動物虐待とは、動物に必要のない痛み、苦しみ、苦悩を意図的に与えるような反社会的な行為と定義されています。

子どもは、自然界に対する「好奇心」と「探索」の過程で、動物を虐待することがあります。

虫メガネで蟻を焼いたり、犬を棒で突いたり、石を投げてハトの群れを飛び立たせたりするといったことは、幼児にはよくあります。

映画「禁じられた遊び」は、両親が死んで埋葬されるのを見た少女が、死んだ小動物を見つけて埋葬する儀式を始め、やがて、動物を殺して自分の墓地に埋めるようになるという物語です。

大人が動物に対して虐待的な行為をしていると、子どもはそれを真似することがあります。あるいは、仲間から動物を虐待することをけしかけられたりすることもあります。

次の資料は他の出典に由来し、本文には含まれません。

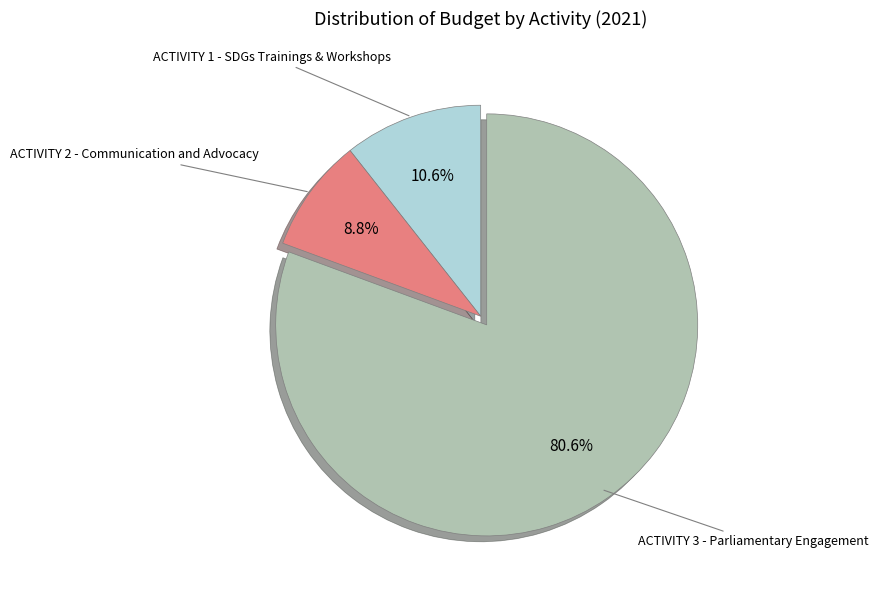

To the nearest percent, what is the difference between the largest and smallest slice percentages?

72%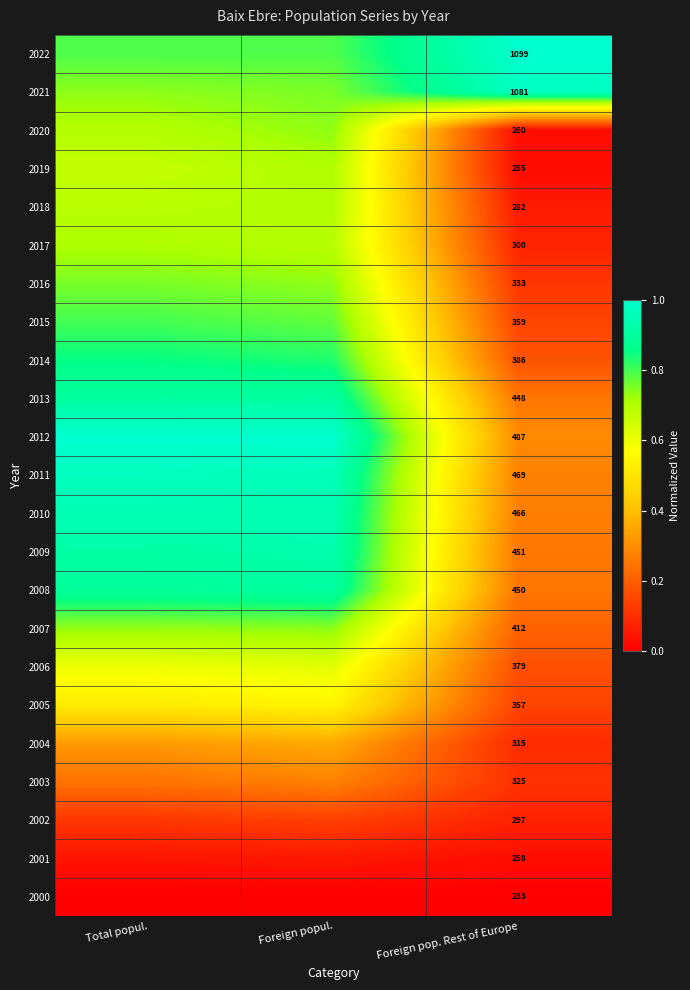

Is the value of 2013 at Foreign pop. Rest of Europe greater than the value of 2007 at Foreign pop. Rest of Europe?

Yes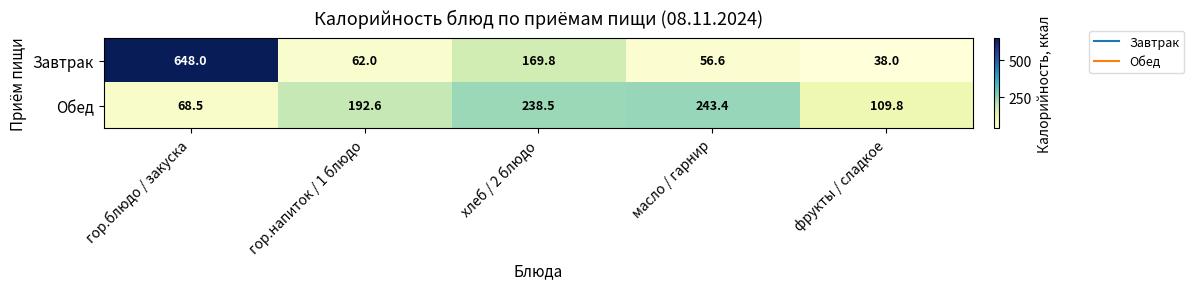

Reading left to right, what are all the values shown in this chart?

Завтрак: гор.блюдо / закуска=648.0	гор.напиток / 1 блюдо=62.0	хлеб / 2 блюдо=169.8	масло / гарнир=56.6	фрукты / сладкое=38.0
Обед: гор.блюдо / закуска=68.5	гор.напиток / 1 блюдо=192.6	хлеб / 2 блюдо=238.5	масло / гарнир=243.4	фрукты / сладкое=109.8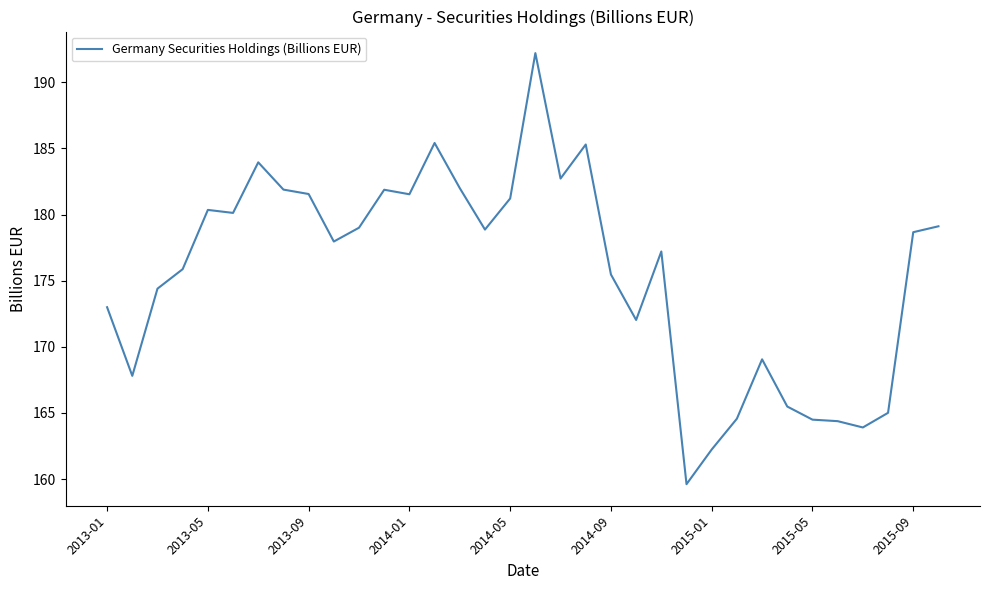

Does the chart have visible grid lines?

No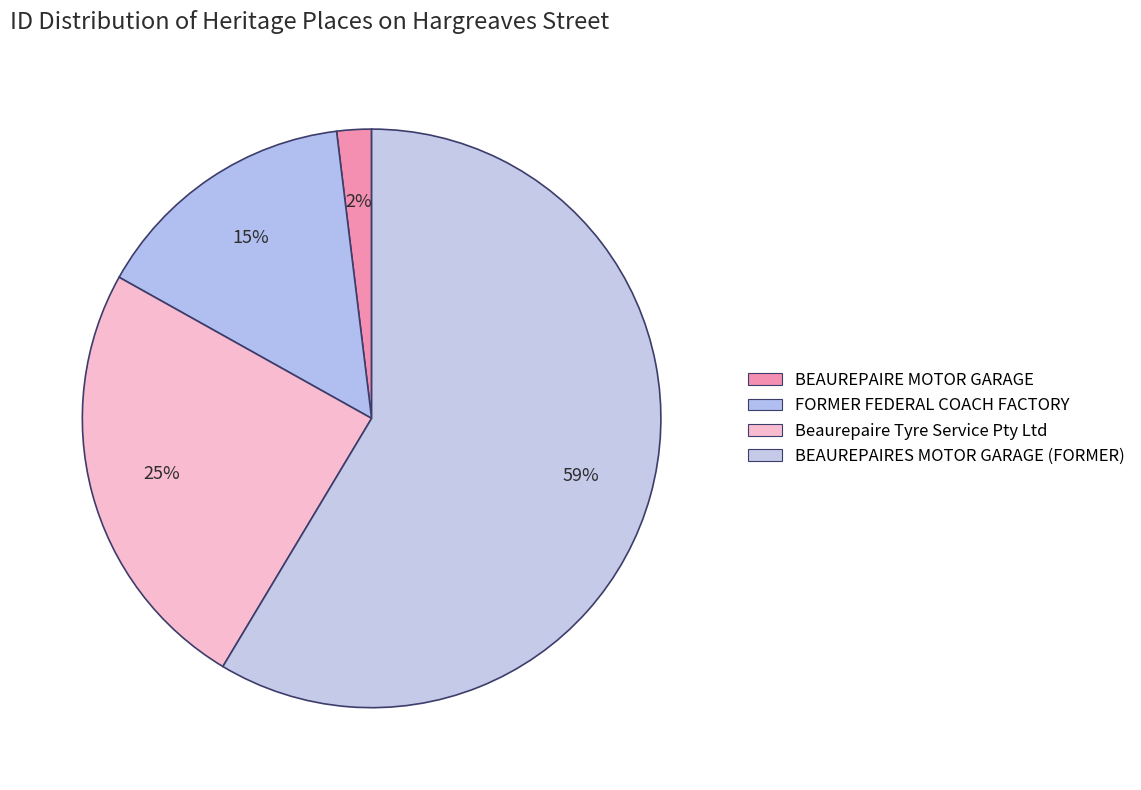

Combined, what portion of the pie is BEAUREPAIRES MOTOR GARAGE (FORMER) and Beaurepaire Tyre Service Pty Ltd?

83.1%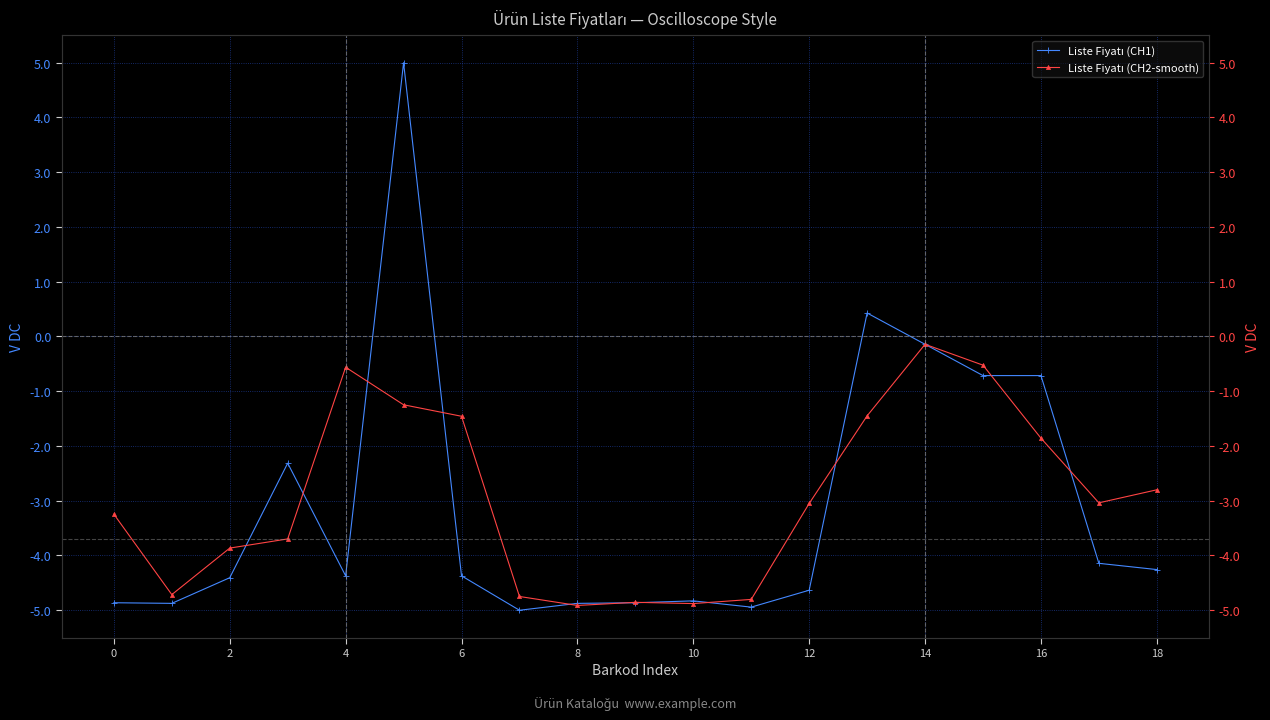

What are all the series names shown in the legend?

Liste Fiyatı (CH1), Liste Fiyatı (CH2-smooth)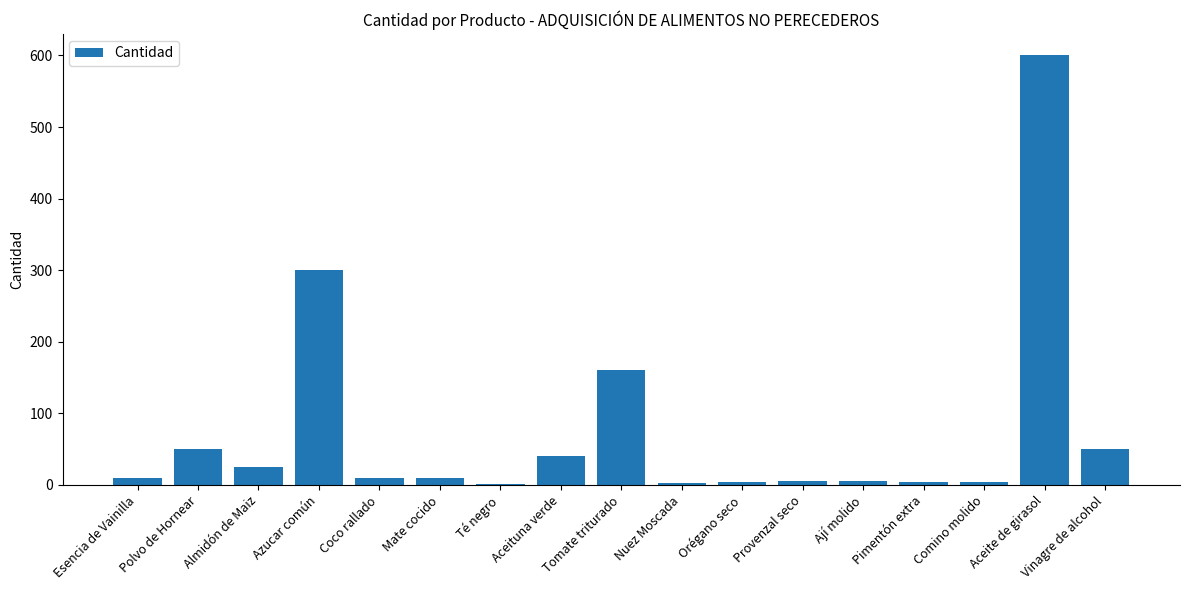

What is the maximum value shown in the chart?

600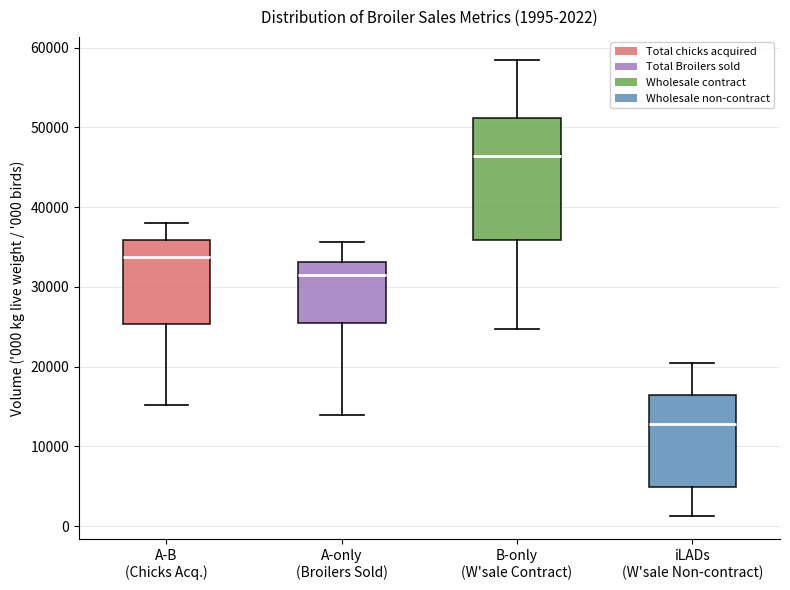

Which box has the highest median line?

B-only (W'sale Contract)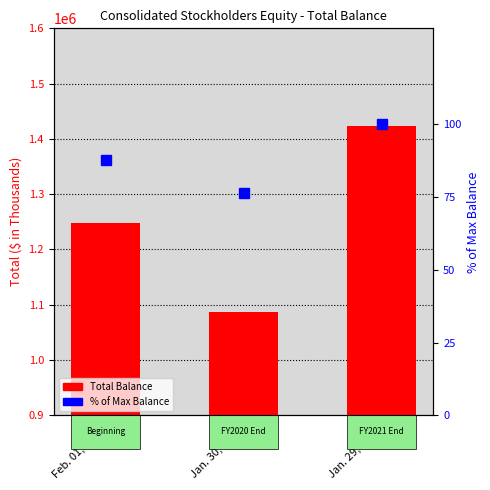

How many data points in Total Balance are less than 1247853?

1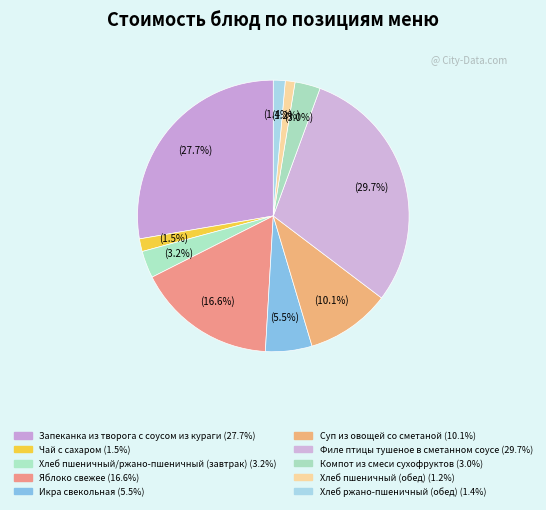

To the nearest percent, what is the combined percentage of Яблоко свежее and Запеканка из творога с соусом из кураги?

44%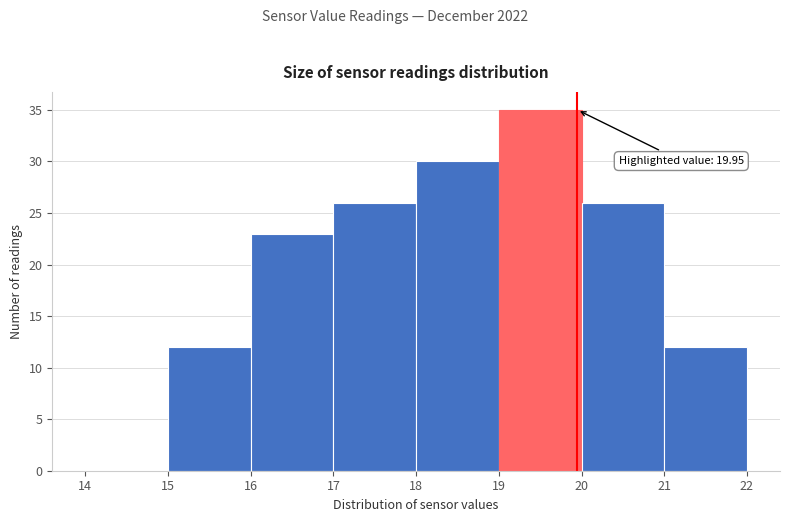

Over which range of the x-axis is the bar tallest?

19 to 20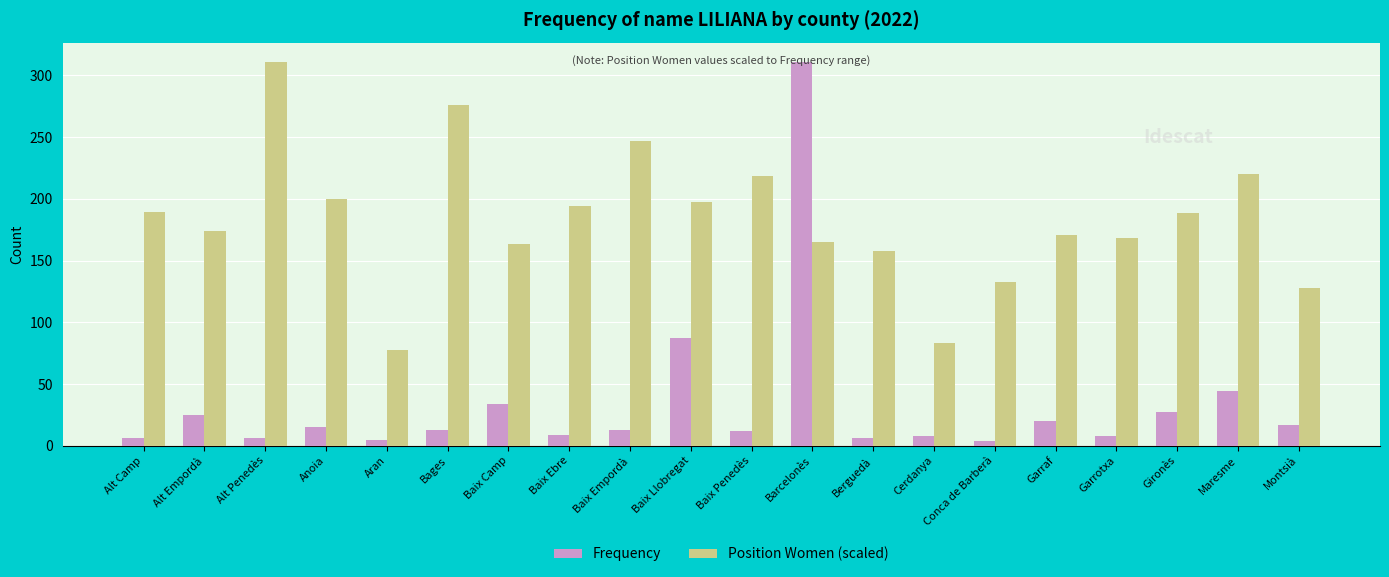

Is it true that Position Women (scaled) equals 334.1 at Baix Penedès?

False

1971年に米国のオクラホマ医科大学の精神科医フェルナンド・タピアは、「動物を虐待する子どもたち」について調査報告をしました。

「動物虐待」、「放火」、「おもらし」の3つの経験をしていた子どもは、将来、人間に対して過激な暴力を起こす可能性が高いというものです。

子どもたちに動物に対する優しさや思いやり、責任感を教える試みは「人道教育」と呼ばれています。

テレビの番組で、「子犬を助けるシーン」を見た子どもは、見ていない子どもよりも、苦しんでいると思える子犬を助けようとする傾向があると報告されています。

学校で、動物がテーマになっている物語を使って、子どもたちに「動物の命を尊重すること」、「痛みや苦しみを与えることになる原因について考える」授業を行えば、子どもたちはそこで学んだことを自分たちに置き換えて考えるようになります。

その結果、互いの立場を尊重するようになれば、あらゆる種類の犯罪は減少すると考えられています。